The blocking was actually exceptional on that score (as you can see in the shot below), but Brown still had to hit the opening hard and had to have the speed to outrun the Carolina secondary.
In 56 career games, McCoy has hit that 178-yard mark only once. And he hasn't picked up 65 or more yards on a single run since 2009, his rookie season. Even before a concussion took him off the field, the All-Pro was ranked only 24th among qualifying running backs with a 4.2 average and had scored just two rushing touchdowns in 10 games.
A lot could change between now and the end of the season, for better or for worse, but was that one electric performance enough to earn Brown a shot at serious reps in 2013?
The reality is that it has probably guaranteed him a roster spot, and there's even a chance McCoy and Brown become somewhat of a one-two punch.
Of course, that depends on who's running the offense and who's coaching the team. Andy Reid isn't/wasn't a big fan of committee-type backfields, but McCoy risks becoming worn down. He was the NFL's most heavily worked running back in 2011 and he's not exactly a large man. Brown might be able to take more of a beating and clearly has the skill set to contribute on all three downs.
Indications are Brown isn't a great pass-blocker, though. And if fumbling becomes a habit, this won't be a discussion. But when a guy can do the kinds of things the Kansas State product was doing against Carolina, he deserves a chance at serious reps, regardless of who usually starts ahead of him.
The Eagles' offensive line didn't fare badly at all Monday night, and the Panthers aren't exactly superb in run defense, but Brown still displayed a special ability to make the right cuts at the right time, and he was doing so with incredible speed.
This, for example, turned into a 19-yard gain.
And sometimes it was sheer speed. This, for example, resulted in another 19-yard pickup around the edge.
There's a chance he fizzles out. We've seen flash-in-the-pan running backs disappear as quickly as they've emerged, and defenses tend to wise up as the length of tape on an opponent grows. In Brown's case, the element of surprise was rather significant considering he barely played in college due to off-field issues.
So we'll see if opposing defensive coordinators begin to find ways to control Brown in the weeks to come. At least I hope we'll see, because this is a perfect opportunity for the 21-year-old to audition against regular-season NFL opponents, and there's little reason to rush McCoy back to a 3-8 team.

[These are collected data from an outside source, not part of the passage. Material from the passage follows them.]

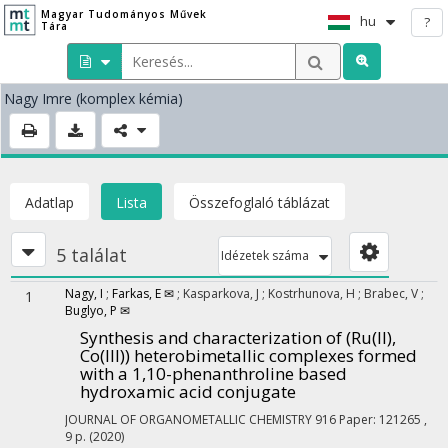
Magyar Tudományos Művek
hu
?
Tára
Nagy Imre
(komplex kémia)
Adatlap
Lista
Összefoglaló táblázat
5 találat
Idézetek száma
Nagy, I
;
Farkas, E ✉
;
Kasparkova, J
;
Kostrhunova, H
;
Brabec, V
;
1
Buglyo, P ✉
Synthesis and characterization of (Ru(II),
Co(III)) heterobimetallic complexes formed
with a 1,10-phenanthroline based
hydroxamic acid conjugate
JOURNAL OF ORGANOMETALLIC CHEMISTRY
916
Paper: 121265 ,
9 p.
(2020)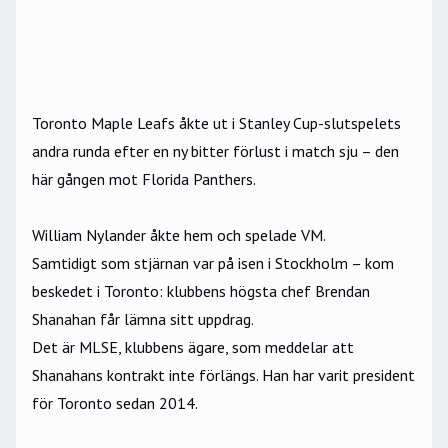
Toronto Maple Leafs åkte ut i Stanley Cup-slutspelets
andra runda efter en ny bitter förlust i match sju – den
här gången mot Florida Panthers.
William Nylander åkte hem och spelade VM.
Samtidigt som stjärnan var på isen i Stockholm – kom
beskedet i Toronto: klubbens högsta chef Brendan
Shanahan får lämna sitt uppdrag.
Det är MLSE, klubbens ägare, som meddelar att
Shanahans kontrakt inte förlängs. Han har varit president
för Toronto sedan 2014.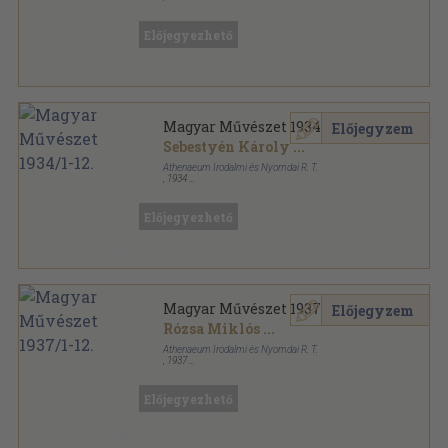
Aranyozott kiadói egész vászonkötés
,
375
oldal
Magyar Művészet sorozat
Előjegyezhető
Magyar Művészet 1934/1-12.
Előjegyzem
Sebestyén Károly
...
Athenaeum Irodalmi és Nyomdai R. T.
,
1934
Könyvkötői kötés
,
375
oldal
Magyar Művészet sorozat
Előjegyezhető
Magyar Művészet 1937/1-12.
Előjegyzem
Rózsa Miklós
...
Athenaeum Irodalmi és Nyomdai R. T.
,
1937
Könyvkötői vászonkötés
,
391
oldal
Magyar Művészet sorozat
Előjegyezhető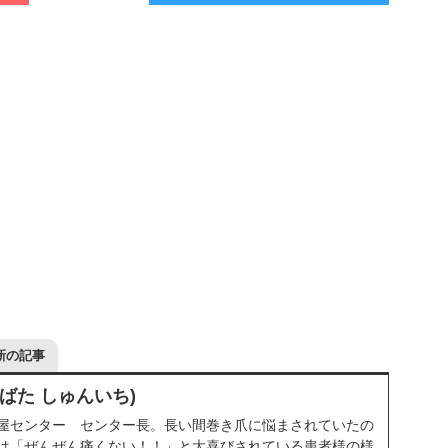
新の記事
しばた しゅんいち)
屋センター センター長。長い間巻き爪に悩まされていたの
は「ぜんぜん痛くない！！」と大喜びされている患者様の様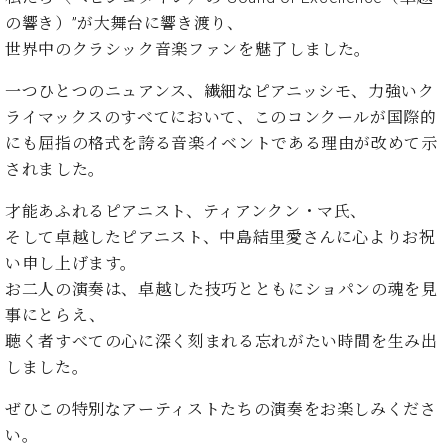
ン
迎。
の響き）”が大舞台に響き渡り、
サ
ベ
会
ベヒ
ー
C.
世界中のクラシック音楽ファンを魅了しました。
ヒ
社
シュ
ト
ベ
シ
案
ヒ
一つひとつのニュアンス、繊細なピアニッシモ、力強いク
タイ
ュ
内
シ
ライマックスのすべてにおいて、このコンクールが国際的
タ
レ
ン・
ュ
にも屈指の格式を誇る音楽イベントである理由が改めて示
イ
ッ
シュ
タ
お
ン・
ス
されました。
イ
ーレ
問
シ
ン
ン
合
ュ
イ
音楽
才能あふれるピアニスト、ティアンクン・マ氏、
コ
せ
ー
ベ
そして卓越したピアニスト、中島結里愛さんに心よりお祝
教室
ン
レ
ン
い申し上げます。
サ
ト
ー
お二人の演奏は、卓越した技巧とともにショパンの魂を見
納
ベ
ト
事にとらえ、
入
代
ヒ
グ
聴く者すべての心に深く刻まれる忘れがたい時間を生み出
シ
実
理
ラ
しました。
ュ
績
店
ン
タ
ホ
主
ド
イ
ぜひこの特別なアーティストたちの演奏をお楽しみくださ
ー
催
ピ
ン
い。
ル・
イ
ア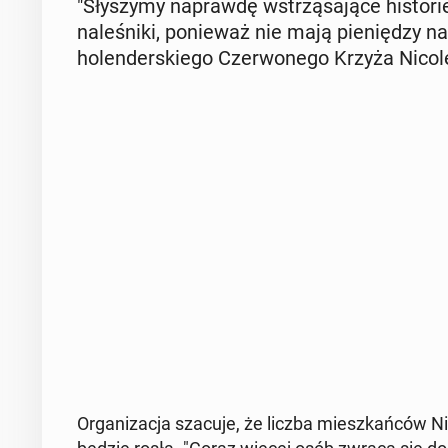
"Sły­szy­my na­praw­dę wstrzą­sa­ją­ce hi­sto­
na­le­śni­ki, po­nie­waż nie mają pie­nię­dzy
ho­len­der­skie­go Czer­wo­ne­go Krzyża Nicol
Or­ga­ni­za­cja szacuje, że liczba miesz­kań­ców N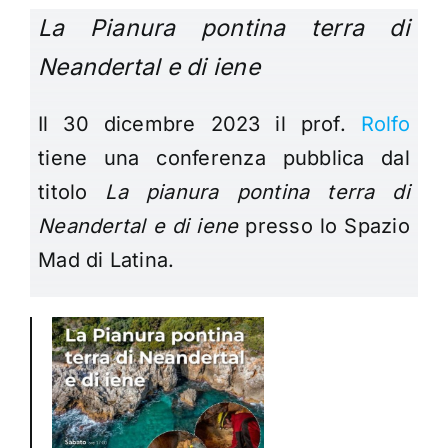
La Pianura pontina terra di
Neandertal e di iene
Il 30 dicembre 2023 il prof.
Rolfo
tiene una conferenza pubblica dal
titolo
La pianura pontina terra di
Neandertal e di iene
presso lo Spazio
Mad di Latina.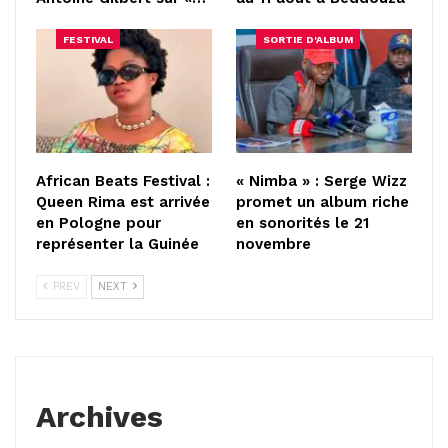
FESTIVAL
SORTIE D'ALBUM
African Beats Festival :
« Nimba » : Serge Wizz
Queen Rima est arrivée
promet un album riche
en Pologne pour
en sonorités le 21
représenter la Guinée
novembre
PREV
NEXT
Archives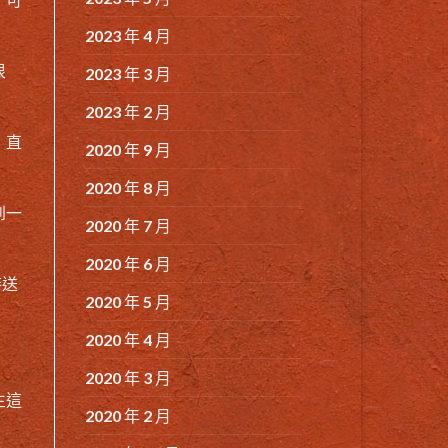
2023 年 4 月
很
2023 年 3 月
2023 年 2 月
 直
2020 年 9 月
2020 年 8 月
到一
2020 年 7 月
2020 年 6 月
時送
2020 年 5 月
2020 年 4 月
2020 年 3 月
生這
2020 年 2 月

If Brown does continue to emerge, the Eagles will have one of those "good problems to have," which might provide some relief with storms brewing literally everywhere else within the organization. There's no such thing as a running back controversy nowadays, because weapons are weapons and committee backfields are ubiquitous.
McCoy is only 24 years old and is one of the highest paid running backs in football. He isn't in jeopardy of losing his job, but the Eagles might soon be forced to adapt to get the most out of not one, but two talented running backs.
The goal, or hope, now, should be to find out over the next few weeks just how good Brown is, and to dig deep on both sides of the ball between now and Dec. 30 to discover any other weapons in the rough that could be used in the next era of Eagles football.